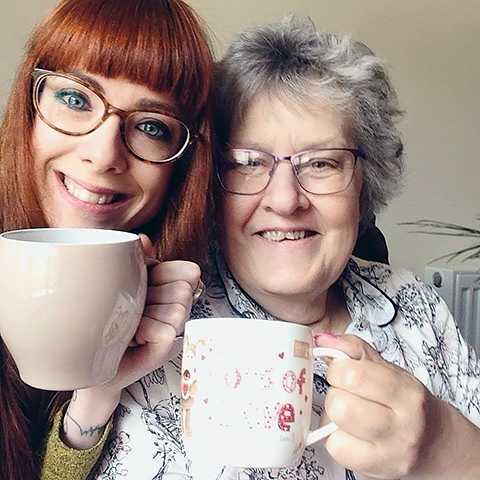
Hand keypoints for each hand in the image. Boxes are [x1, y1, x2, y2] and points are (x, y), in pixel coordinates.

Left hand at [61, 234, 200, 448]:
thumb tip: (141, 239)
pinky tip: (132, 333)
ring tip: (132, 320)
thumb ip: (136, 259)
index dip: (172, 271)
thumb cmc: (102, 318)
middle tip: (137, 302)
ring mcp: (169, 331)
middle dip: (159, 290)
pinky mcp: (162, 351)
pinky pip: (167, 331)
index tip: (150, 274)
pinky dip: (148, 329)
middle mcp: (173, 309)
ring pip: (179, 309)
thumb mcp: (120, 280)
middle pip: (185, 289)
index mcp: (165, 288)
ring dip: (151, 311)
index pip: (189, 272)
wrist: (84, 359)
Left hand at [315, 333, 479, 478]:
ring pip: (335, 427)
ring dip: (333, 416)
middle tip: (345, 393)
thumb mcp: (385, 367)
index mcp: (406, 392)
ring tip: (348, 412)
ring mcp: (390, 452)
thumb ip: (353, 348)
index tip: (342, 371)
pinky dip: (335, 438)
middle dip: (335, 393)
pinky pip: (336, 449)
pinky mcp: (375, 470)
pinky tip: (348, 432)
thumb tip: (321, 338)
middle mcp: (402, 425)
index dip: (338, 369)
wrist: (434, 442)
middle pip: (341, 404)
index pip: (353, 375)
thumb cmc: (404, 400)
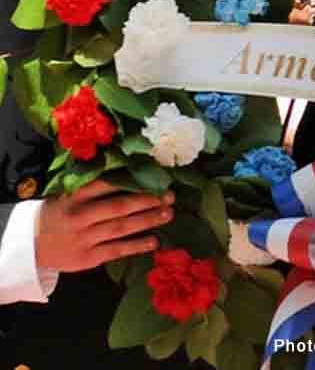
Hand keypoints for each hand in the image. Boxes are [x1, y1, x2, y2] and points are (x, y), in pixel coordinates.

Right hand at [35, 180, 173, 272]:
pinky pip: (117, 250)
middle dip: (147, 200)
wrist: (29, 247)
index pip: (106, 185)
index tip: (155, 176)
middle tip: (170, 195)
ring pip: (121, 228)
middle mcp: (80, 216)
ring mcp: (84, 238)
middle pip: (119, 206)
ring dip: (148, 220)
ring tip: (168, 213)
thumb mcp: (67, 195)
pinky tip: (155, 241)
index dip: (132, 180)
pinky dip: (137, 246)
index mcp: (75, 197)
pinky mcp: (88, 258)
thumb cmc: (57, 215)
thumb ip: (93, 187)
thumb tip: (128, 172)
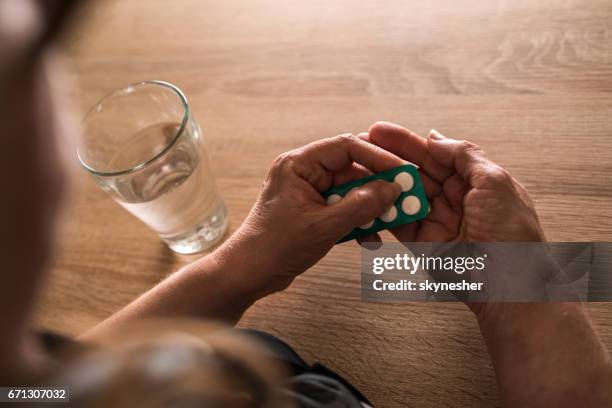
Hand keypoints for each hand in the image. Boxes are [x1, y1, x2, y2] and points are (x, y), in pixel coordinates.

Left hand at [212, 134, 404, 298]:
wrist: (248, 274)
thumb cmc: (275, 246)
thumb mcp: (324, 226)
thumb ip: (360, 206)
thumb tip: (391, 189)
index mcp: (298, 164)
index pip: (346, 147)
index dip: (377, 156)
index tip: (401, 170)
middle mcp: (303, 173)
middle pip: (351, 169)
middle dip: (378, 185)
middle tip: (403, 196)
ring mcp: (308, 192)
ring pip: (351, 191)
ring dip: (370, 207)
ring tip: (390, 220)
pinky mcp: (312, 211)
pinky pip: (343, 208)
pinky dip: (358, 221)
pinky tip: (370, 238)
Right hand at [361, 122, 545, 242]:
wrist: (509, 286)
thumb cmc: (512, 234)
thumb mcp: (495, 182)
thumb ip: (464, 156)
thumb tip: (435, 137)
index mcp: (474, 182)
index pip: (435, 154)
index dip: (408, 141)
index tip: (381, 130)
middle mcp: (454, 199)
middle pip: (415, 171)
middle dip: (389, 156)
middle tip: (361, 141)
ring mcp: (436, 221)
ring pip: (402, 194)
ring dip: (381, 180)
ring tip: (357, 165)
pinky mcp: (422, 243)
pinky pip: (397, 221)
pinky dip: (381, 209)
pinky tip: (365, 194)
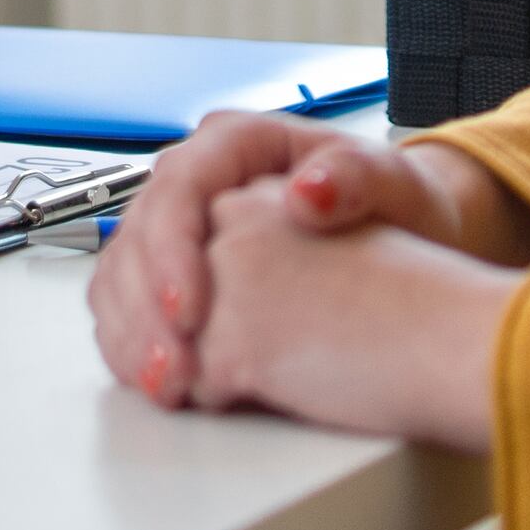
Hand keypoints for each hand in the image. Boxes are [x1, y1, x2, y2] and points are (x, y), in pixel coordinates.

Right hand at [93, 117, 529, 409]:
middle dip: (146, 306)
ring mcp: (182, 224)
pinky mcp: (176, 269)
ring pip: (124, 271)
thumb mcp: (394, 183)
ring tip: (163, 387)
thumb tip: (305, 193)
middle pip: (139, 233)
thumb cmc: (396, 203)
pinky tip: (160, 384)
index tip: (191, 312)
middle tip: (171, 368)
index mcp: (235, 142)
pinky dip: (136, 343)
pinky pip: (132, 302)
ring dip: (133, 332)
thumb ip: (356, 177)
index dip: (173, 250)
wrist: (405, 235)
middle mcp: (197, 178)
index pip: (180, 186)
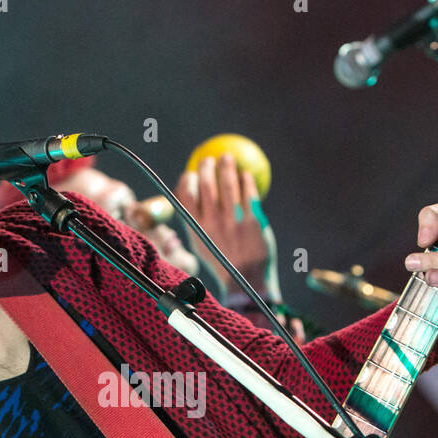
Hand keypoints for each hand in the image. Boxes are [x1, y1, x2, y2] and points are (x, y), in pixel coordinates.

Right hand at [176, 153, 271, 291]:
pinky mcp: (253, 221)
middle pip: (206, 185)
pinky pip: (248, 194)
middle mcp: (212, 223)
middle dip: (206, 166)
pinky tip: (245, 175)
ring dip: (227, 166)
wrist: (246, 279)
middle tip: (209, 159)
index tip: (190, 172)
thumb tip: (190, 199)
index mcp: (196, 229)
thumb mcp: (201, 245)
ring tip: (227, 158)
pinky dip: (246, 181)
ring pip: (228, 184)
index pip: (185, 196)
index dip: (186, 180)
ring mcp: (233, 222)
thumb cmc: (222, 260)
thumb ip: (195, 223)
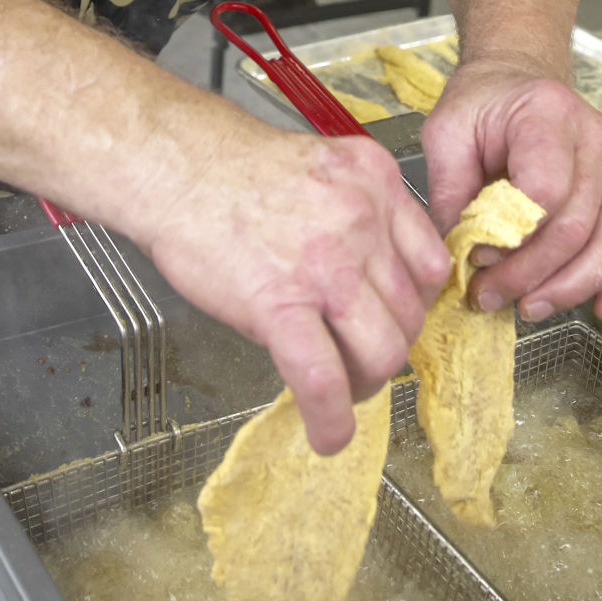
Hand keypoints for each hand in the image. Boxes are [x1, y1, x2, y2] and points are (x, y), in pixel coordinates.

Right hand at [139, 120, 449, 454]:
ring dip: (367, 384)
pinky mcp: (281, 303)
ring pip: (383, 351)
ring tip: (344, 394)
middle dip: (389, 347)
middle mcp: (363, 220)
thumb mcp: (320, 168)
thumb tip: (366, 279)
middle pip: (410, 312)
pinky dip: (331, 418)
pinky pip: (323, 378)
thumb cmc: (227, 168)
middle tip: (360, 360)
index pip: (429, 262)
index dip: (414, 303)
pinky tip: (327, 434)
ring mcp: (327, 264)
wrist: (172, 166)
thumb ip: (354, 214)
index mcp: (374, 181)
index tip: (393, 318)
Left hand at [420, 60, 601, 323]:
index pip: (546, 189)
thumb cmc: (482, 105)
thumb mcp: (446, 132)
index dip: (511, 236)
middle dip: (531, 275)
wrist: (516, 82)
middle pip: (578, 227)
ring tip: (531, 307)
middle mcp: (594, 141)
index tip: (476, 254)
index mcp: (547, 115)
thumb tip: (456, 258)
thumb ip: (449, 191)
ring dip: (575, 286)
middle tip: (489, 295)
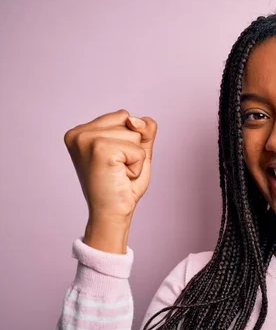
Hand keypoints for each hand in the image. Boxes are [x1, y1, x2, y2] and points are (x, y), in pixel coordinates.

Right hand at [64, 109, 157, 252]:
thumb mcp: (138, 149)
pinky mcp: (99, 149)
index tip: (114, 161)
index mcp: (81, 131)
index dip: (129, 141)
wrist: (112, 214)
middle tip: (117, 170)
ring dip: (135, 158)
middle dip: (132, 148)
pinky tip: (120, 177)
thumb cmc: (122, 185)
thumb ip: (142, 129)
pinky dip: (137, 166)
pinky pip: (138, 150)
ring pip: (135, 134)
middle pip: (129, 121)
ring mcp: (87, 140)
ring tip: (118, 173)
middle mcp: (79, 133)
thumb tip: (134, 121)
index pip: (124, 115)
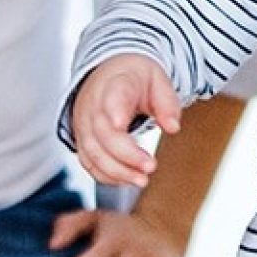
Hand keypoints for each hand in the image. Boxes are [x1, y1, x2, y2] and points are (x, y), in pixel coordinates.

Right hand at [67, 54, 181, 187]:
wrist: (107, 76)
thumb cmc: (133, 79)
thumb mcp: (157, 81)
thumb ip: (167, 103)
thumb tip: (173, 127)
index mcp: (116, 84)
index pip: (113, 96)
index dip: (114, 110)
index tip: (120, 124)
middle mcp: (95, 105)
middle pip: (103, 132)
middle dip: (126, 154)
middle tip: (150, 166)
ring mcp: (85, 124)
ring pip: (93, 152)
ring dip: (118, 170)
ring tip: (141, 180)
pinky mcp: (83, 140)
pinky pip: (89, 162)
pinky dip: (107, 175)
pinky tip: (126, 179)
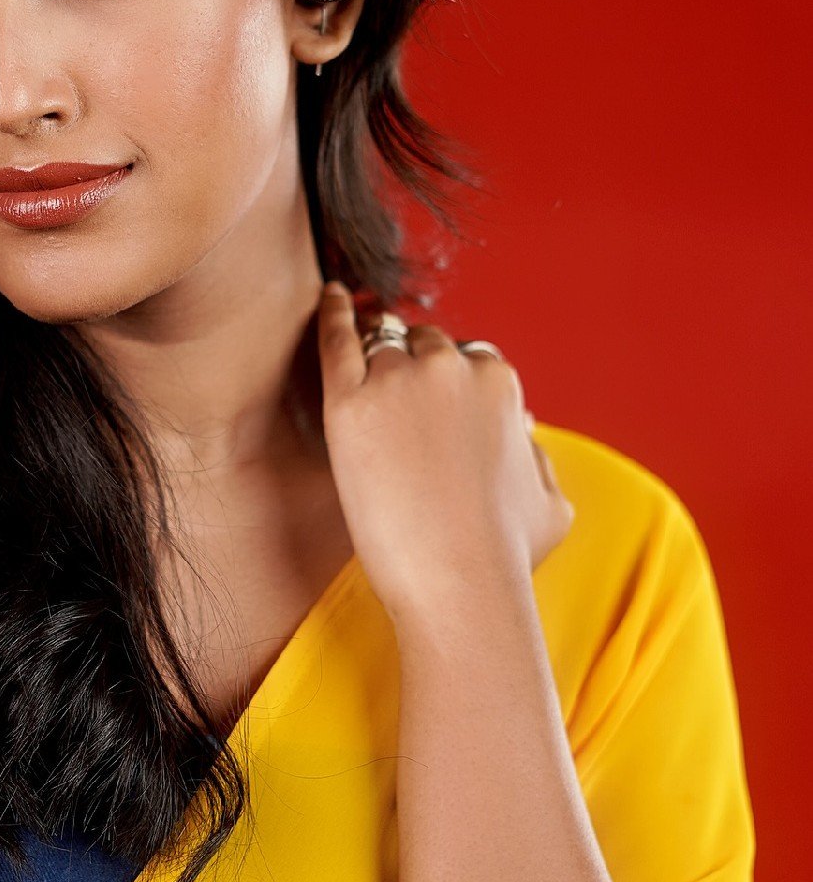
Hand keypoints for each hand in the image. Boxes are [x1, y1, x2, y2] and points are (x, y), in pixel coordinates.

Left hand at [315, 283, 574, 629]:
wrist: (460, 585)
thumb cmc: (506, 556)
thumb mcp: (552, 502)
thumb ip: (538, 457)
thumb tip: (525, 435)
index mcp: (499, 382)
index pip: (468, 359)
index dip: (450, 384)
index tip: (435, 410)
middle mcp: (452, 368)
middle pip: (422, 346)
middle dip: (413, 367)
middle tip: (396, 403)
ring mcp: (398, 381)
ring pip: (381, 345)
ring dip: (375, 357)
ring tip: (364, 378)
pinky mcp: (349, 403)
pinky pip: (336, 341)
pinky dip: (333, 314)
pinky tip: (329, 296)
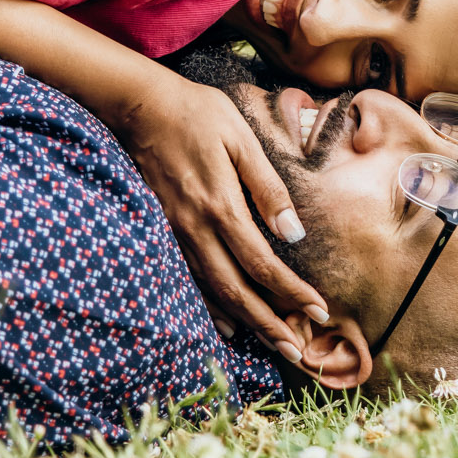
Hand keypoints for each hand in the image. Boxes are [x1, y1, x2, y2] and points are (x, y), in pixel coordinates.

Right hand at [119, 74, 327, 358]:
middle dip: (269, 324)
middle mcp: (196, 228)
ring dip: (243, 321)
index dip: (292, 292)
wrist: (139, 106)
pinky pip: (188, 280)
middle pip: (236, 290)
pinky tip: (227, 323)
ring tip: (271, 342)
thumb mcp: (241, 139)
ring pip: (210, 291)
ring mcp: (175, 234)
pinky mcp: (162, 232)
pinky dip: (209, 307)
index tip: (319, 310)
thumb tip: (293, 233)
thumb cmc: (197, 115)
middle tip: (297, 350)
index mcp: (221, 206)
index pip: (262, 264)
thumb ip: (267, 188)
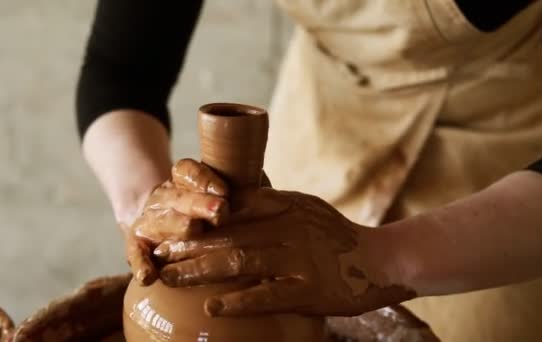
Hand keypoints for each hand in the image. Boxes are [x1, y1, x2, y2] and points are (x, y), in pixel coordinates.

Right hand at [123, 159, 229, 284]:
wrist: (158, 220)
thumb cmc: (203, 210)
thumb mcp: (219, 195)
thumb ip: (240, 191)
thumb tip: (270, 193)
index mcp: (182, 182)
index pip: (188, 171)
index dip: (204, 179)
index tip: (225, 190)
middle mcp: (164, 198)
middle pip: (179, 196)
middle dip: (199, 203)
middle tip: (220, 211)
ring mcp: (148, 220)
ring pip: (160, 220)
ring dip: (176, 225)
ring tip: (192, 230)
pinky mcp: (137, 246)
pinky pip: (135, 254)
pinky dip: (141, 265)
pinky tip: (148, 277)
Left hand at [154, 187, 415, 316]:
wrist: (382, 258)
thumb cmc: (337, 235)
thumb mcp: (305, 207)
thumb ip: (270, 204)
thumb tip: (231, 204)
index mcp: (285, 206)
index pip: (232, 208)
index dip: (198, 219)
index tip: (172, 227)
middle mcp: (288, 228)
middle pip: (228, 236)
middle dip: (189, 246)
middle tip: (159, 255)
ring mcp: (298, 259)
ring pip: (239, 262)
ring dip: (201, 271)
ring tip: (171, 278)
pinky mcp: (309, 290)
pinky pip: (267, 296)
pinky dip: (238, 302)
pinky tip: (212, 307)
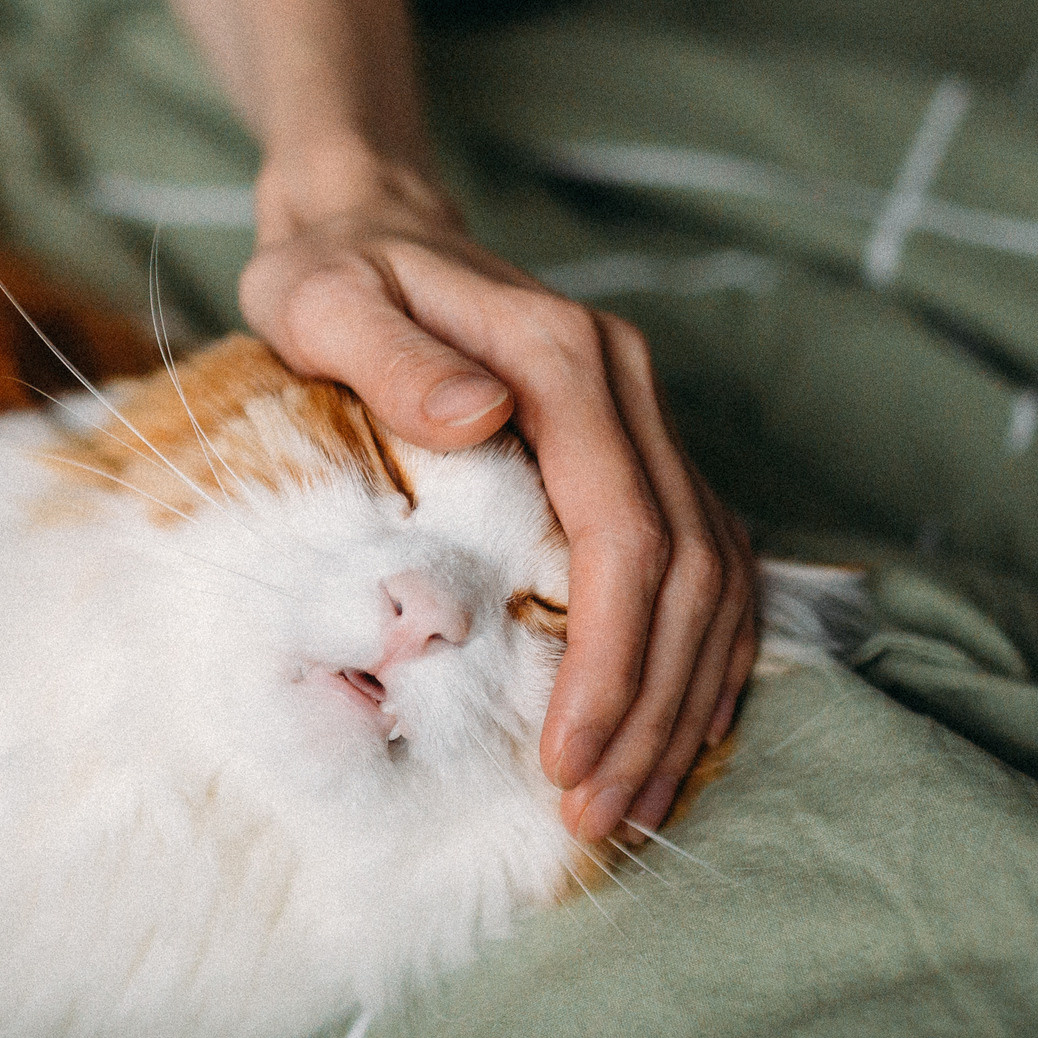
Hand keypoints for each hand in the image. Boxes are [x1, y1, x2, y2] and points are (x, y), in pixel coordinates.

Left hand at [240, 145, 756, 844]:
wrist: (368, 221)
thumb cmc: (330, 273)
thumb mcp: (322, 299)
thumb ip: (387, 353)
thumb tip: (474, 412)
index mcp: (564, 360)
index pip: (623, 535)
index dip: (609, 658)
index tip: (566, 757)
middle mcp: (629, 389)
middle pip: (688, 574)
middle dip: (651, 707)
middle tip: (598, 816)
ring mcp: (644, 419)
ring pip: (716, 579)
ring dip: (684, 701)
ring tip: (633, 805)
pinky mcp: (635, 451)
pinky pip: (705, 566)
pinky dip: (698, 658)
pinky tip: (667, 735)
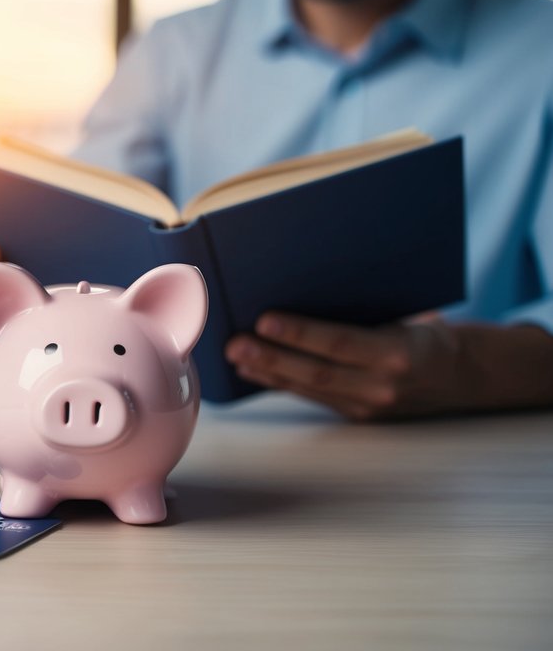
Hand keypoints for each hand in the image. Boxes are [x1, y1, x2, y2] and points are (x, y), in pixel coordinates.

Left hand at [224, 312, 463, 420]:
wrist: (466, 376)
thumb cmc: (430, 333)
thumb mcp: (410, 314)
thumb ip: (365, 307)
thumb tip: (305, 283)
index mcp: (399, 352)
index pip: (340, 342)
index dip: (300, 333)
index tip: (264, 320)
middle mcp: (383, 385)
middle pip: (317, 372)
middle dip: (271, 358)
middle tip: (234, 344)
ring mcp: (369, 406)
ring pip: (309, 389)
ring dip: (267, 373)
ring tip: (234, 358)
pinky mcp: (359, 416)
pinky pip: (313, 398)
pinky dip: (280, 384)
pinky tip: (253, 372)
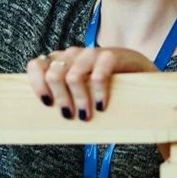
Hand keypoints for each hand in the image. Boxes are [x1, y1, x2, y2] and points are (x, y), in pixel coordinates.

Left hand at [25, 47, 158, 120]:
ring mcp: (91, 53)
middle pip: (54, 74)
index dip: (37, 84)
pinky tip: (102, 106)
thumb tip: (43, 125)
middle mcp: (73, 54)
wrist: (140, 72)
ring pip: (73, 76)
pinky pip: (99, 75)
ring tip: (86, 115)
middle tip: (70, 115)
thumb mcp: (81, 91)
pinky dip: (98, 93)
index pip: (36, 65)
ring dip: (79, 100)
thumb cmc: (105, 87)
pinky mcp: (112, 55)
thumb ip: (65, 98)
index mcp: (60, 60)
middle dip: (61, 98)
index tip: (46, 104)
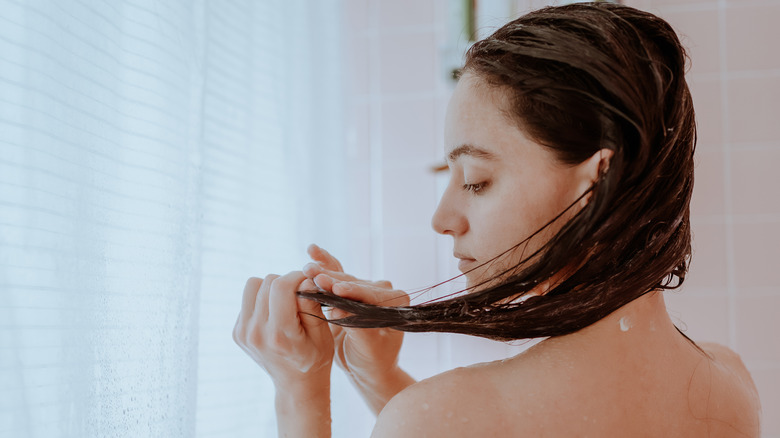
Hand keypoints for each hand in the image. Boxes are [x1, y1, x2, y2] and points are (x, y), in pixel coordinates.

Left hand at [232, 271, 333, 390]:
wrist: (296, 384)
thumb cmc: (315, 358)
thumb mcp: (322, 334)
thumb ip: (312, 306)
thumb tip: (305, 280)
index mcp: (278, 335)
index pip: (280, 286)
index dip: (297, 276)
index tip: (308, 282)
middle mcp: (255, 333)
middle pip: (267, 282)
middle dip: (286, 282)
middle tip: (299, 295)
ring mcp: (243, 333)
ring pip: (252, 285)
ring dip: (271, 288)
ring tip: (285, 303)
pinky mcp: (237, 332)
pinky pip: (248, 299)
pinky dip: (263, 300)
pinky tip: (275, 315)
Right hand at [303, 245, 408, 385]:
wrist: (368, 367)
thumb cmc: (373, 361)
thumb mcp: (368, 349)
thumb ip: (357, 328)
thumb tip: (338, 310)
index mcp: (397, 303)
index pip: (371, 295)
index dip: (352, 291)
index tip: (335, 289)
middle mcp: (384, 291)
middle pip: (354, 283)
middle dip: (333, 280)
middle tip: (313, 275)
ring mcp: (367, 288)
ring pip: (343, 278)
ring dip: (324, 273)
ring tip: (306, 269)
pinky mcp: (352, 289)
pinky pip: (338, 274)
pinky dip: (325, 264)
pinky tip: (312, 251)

════

● **TASK TO CARRY OUT**
From the records above, copy every line that includes the word "Right".

● **OUTPUT OF THE EXERCISE**
Right hand at [35, 180, 173, 272]:
Right hand at [361, 122, 545, 242]:
Right hand at [93, 117, 529, 409]:
Right hand at [176, 153, 271, 291]:
Right hand at [139, 120, 449, 454]:
Right hand at [64, 109, 157, 252]:
Right hand at [67, 54, 181, 187]:
Right hand at [119, 74, 327, 358]:
Right hand at [123, 159, 229, 284]:
Right hand at [303, 245, 408, 385]:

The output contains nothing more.